I have user integer input input and wanted to output the calculation with the input by division. The return had been 0 rather than decimals results. Wanted to prevent use of initialize the variable input with int rather than float to prevent possible errors in later data input with delimiter .

Is there any way to calculate float result w/ int input other than assigning float for the variable input ?

Source:

#include <stdio.h>
#include <stdlib.h>


int main() {
    int input;
    printf("Enter data:");
    scanf("%d", &input);

    printf("Output: %f", (input / 7);
    return 0;
}

Return:

Input: 6
0.0000

CodePudding user response：

You need input/7 to be performed with floating point math, rather than integer math.

Like this...

printf("Output: %f", (input / 7.0f));

This link explains a bit better how C/C deals with mixing floats/doubles/ints etc. Does one double promote every int in the equation to double?

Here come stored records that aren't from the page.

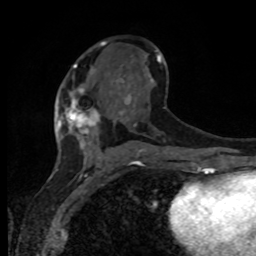
Breast MRI, one axial slice. Position 46 of 80 along the scan axis. Cropped to one breast. Dynamic contrast-enhanced series, time point 2 of 8 at this slice position (early post-contrast). 1.5 T. TE 4.2 ms, TR 7 ms. 2 mm slice thickness. 256 × 256 image matrix, field of view 165 × 165 mm. Female patient.
Structures marked on this image (semi-automatically segmented with operator editing):
- enhancing-tissue mask used for the functional tumour volume (all voxels passing the contrast-enhancement thresholds inside the analysis volume; usually the tumour): bounding box <59,87,99,134> (left, top, right, bottom; pixels)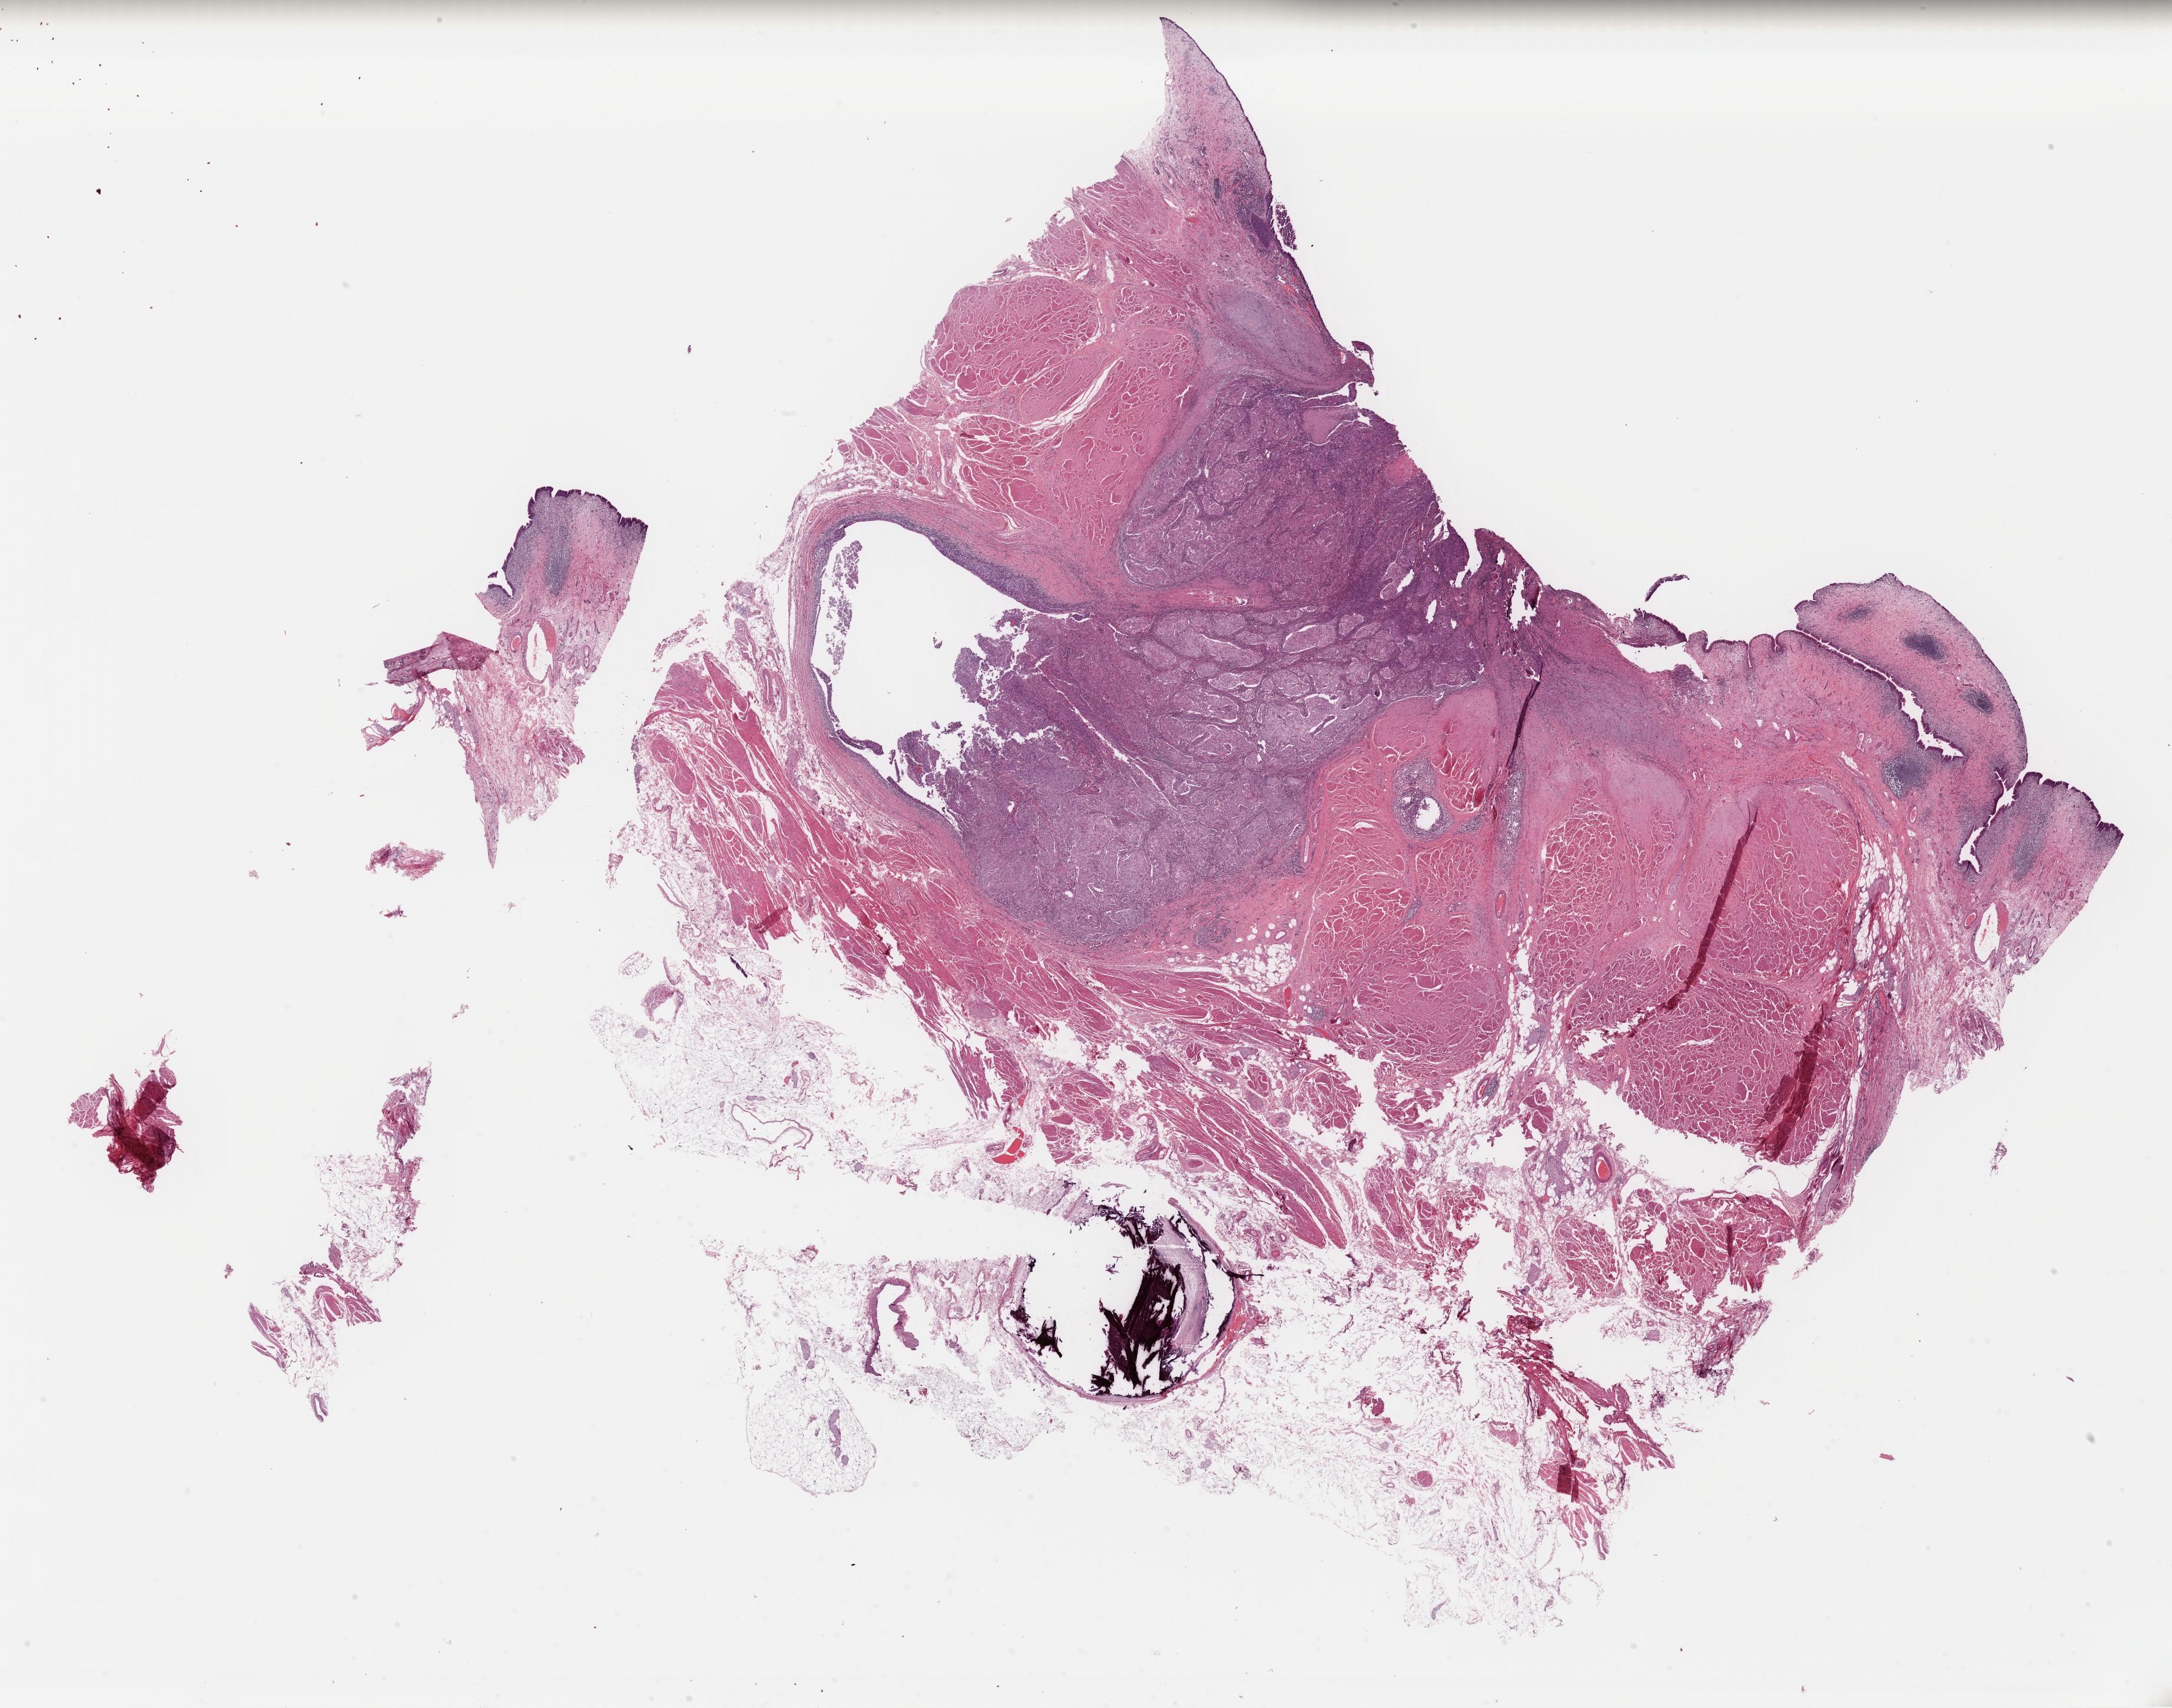
Hematoxylin and eosin (H&E) stained whole-slide image — whole scanned area (about 29.0 x 22.8 mm) shown as a low-resolution overview; FFPE section; bladder, primary tumour sample. Male patient; age at initial diagnosis 64 years. Histologic grade: high grade.
AJCC pathologic stage: IV. Pathologic diagnosis: Transitional cell carcinoma. Lymph nodes positive (case pathology): 1 of 10 examined. TNM: T4a N1 MX.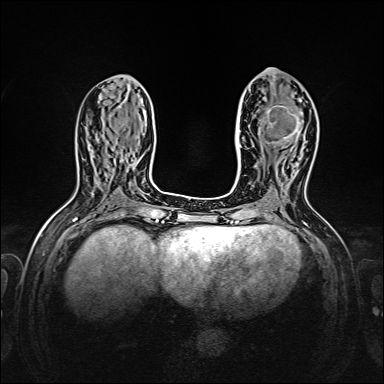
Breast MRI, one axial slice; slice 67 of 160 in the series (ordered by position); dynamic contrast-enhanced series, time point 2 of 7 at this slice position (early post-contrast); 1.5 T; TE 2.3 ms, TR 5.2 ms; 384 × 384 image matrix, field of view 320 × 320 mm. Female patient.
Annotated regions visible in this slice (semi-automatic segmentation, software-assisted and operator-edited):
- enhancing-tissue mask used for the functional tumour volume (all voxels passing the contrast-enhancement thresholds inside the analysis volume; usually the tumour): box from (x=249, y=90) to (x=302, y=144) px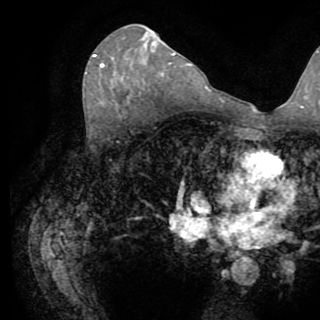
Breast MRI (dynamic contrast-enhanced), one axial slice; position 50 of 82 along the scan axis; cropped to one breast; dynamic contrast-enhanced series, time point 2 of 8 at this slice position (early post-contrast); 1.5 T; TE 3.2 ms, TR 6.5 ms; 320 × 320 image matrix, field of view 225 × 225 mm. Female patient.
Annotated regions visible in this slice (semi-automatically segmented with operator editing):
- enhancing-tissue mask used for the functional tumour volume (all voxels passing the contrast-enhancement thresholds inside the analysis volume; usually the tumour): box from (x=93, y=55) to (x=104, y=67) px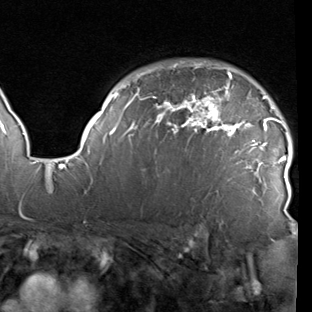
Breast MRI (dynamic contrast-enhanced), one axial slice. Position 70 of 90 along the scan axis. Cropped to one breast. Dynamic contrast-enhanced series, time point 2 of 7 at this slice position (early post-contrast). 1.5 T. TE 1.9 ms, TR 5.1 ms. 2 mm slice thickness. 312 × 312 image matrix. Female patient.
Annotated regions visible in this slice (semi-automatically segmented with operator editing):
- enhancing-tissue mask used for the functional tumour volume (all voxels passing the contrast-enhancement thresholds inside the analysis volume; usually the tumour): bounding box (x1, y1, x2, y2) in pixels: (78, 63, 287, 197)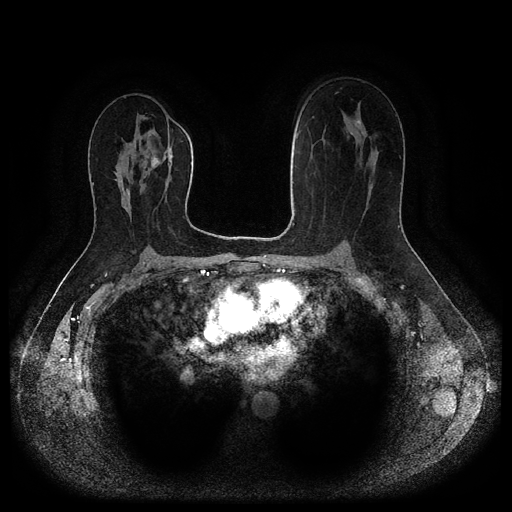
Breast MRI (dynamic contrast-enhanced, multi-phase), one axial slice; position 59 of 116 along the scan axis; dynamic contrast-enhanced series, time point 2 of 5 at this slice position (early post-contrast); 1.5 T; TE 2.6 ms, TR 5.3 ms; 512 × 512 image matrix. Patient: female, 53 years.
Structures marked on this image (semi-automatically segmented with operator editing):
- breast lesion (labelled benign in the annotation): bounding box [x1, y1, x2, y2] px = [152, 155, 158, 167]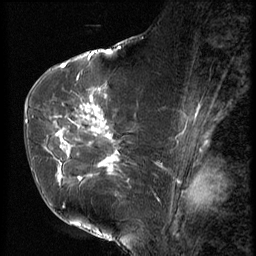
Breast MRI (dynamic contrast-enhanced), one sagittal slice. Position 34 of 56 along the scan axis. 3 images stored at this slice position (order not interpretable as contrast timing). 1.5 T. TE 4.2 ms, TR 9 ms. 2.5 mm slice thickness. 256 × 256 image matrix, field of view 180 × 180 mm. Female patient, age 61 years. Case-level facts recorded for this patient, not image findings: setting: breast cancer imaged before/during neoadjuvant chemotherapy; receptor status: HR-positive, HER2-negative.
Structures marked on this image (semi-automatically segmented with operator editing):
- analysis volume of interest (the breast-tissue region the enhancement analysis was run in; not a lesion): box from (x=47, y=89) to (x=153, y=191) px
- tumour enhancement mask (voxels above the 140 % enhancement threshold inside the analysis volume of interest): (x=55, y=89)–(x=116, y=180)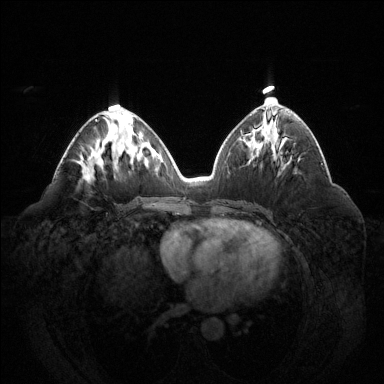
Breast MRI (dynamic contrast-enhanced), one axial slice. Position 67 of 144 along the scan axis. Dynamic contrast-enhanced series, time point 2 of 6 at this slice position (early post-contrast). 1.5 T. TE 1.6 ms, TR 4.6 ms. 1.2 mm slice thickness. 384 × 384 image matrix, field of view 400 × 400 mm. Female patient.
Annotated regions visible in this slice (semi-automatic segmentation, software-assisted and operator-edited):
- enhancing-tissue mask used for the functional tumour volume (all voxels passing the contrast-enhancement thresholds inside the analysis volume; usually the tumour): bounding box <95,119,98,122> (left, top, right, bottom; pixels)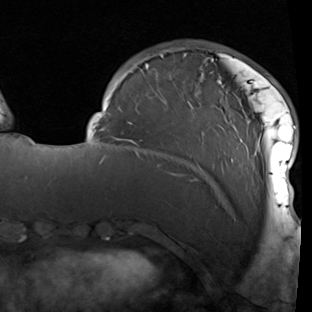
Breast MRI (dynamic contrast-enhanced), one axial slice; slice 23 of 90 in the series (ordered by position); cropped to one breast; dynamic contrast-enhanced series, time point 2 of 7 at this slice position (early post-contrast); 1.5 T; TE 1.9 ms, TR 5.1 ms; 312 × 312 image matrix, field of view 232 × 232 mm. Female patient.
Annotated regions visible in this slice (semi-automatically segmented with operator editing):
- enhancing-tissue mask used for the functional tumour volume (all voxels passing the contrast-enhancement thresholds inside the analysis volume; usually the tumour): bounding box <89,48,296,214> (left, top, right, bottom; pixels)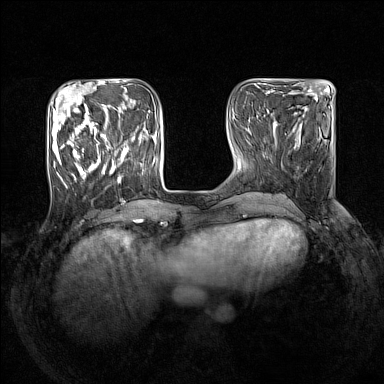
Breast MRI (dynamic contrast-enhanced), one axial slice; slice 47 of 160 in the series (ordered by position); dynamic contrast-enhanced series, time point 2 of 7 at this slice position (early post-contrast); 1.5 T; TE 1.8 ms, TR 5 ms; 384 × 384 image matrix. Female patient.
Outlined on this slice (semi-automatically segmented with operator editing):
- enhancing-tissue mask used for the functional tumour volume (all voxels passing the contrast-enhancement thresholds inside the analysis volume; usually the tumour): bounding box [x1, y1, x2, y2] px = [52, 105, 129, 188]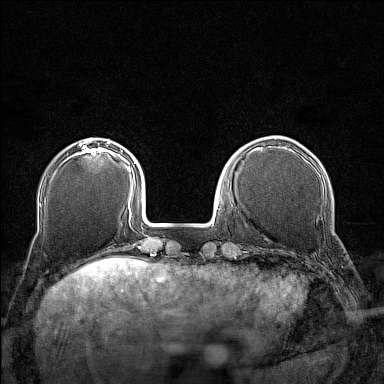
Breast MRI (dynamic contrast-enhanced), one axial slice. Position 40 of 160 along the scan axis. Dynamic contrast-enhanced series, time point 2 of 7 at this slice position (early post-contrast). 1.5 T. TE 1.8 ms, TR 5 ms. 1 mm slice thickness. 384 × 384 image matrix. Female patient.
Annotated regions visible in this slice (semi-automatic segmentation, software-assisted and operator-edited):
- enhancing-tissue mask used for the functional tumour volume (all voxels passing the contrast-enhancement thresholds inside the analysis volume; usually the tumour): box from (x=74, y=143) to (x=109, y=156) px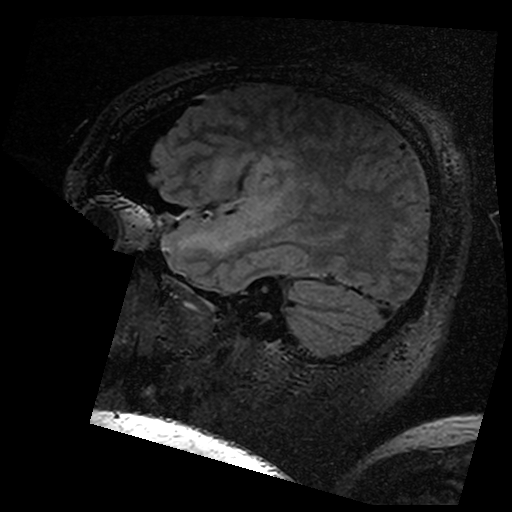
Brain MRI from a brain-tumour surgery series, one sagittal slice; position 127 of 176 along the scan axis; T2 FLAIR; 1 mm slice thickness; 512 × 512 image matrix, field of view 250 × 250 mm. From the clinical record (not read from this slice): histopathology: Astrocytoma; WHO grade: 3; IDH mutation: yes.
Annotated regions visible in this slice (expert manual segmentation):
- residual tumour: box from (x=219, y=156) to (x=290, y=184) px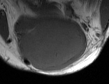
MRI of an extremity soft-tissue mass, one axial slice; position 22 of 50 along the scan axis; MR volume resampled by the dataset authors to the PET/CT grid (not the native acquisition matrix); 109 × 84 image matrix, field of view 106 × 82 mm. Male patient. Case-level facts recorded for this patient, not image findings: histological type: synovial sarcoma; site of the primary tumour: left poplietal fossa.
Annotated regions visible in this slice (expert contour drawn on MRI and transferred to this co-registered scan by the dataset authors):
- gross tumour volume (mass): bounding box <16,21,88,72> (left, top, right, bottom; pixels)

CodePudding user response：

• Everything in C has a type, including constants like 7 which is type int, 7.0f which is type float or 7.0 which is type double.
• Whenever mixing fixed point and floating point operands in the same operation with two operands (generally a bad idea), then the fixed point operand is converted to floating point. This is called "the usual arithmetic conversions".

Examples:

• int input;, input / 7. Both operands are int, no promotion occurs, the result will be of type int. This has everything to do with the / operator and nothing to do with where you place the result. The divison will get carried out on int type, so if you wanted it to be type float, it's already too late. Something like float f = input / 7 will not affect the type used by the division in any way. It will only convert the resulting int to float.
• int input;, input / 7.0f. One operand is type int, the other is type float. The usual arithmetic conversions state that the int operand will get converted to float before the division. So this would solve the problem.

However, here is a better idea: Simply never mix fixed point and floating point in the same expression, because the potential for bugs is huge. Instead do this:

scanf("%d", &input);
float f_input = (float)input; 
printf("Output: %f", (f_input / 7.0f);

Now nothing goes on implicitly, all implicit conversions have been removed. The cast is not necessary, but creates self-documenting code saying: "yes I do mean to make this a float type rather than had it happen by chance/accident".

(Advanced topic detail: printf actually converts the passed float to double, but we need not worry about that.)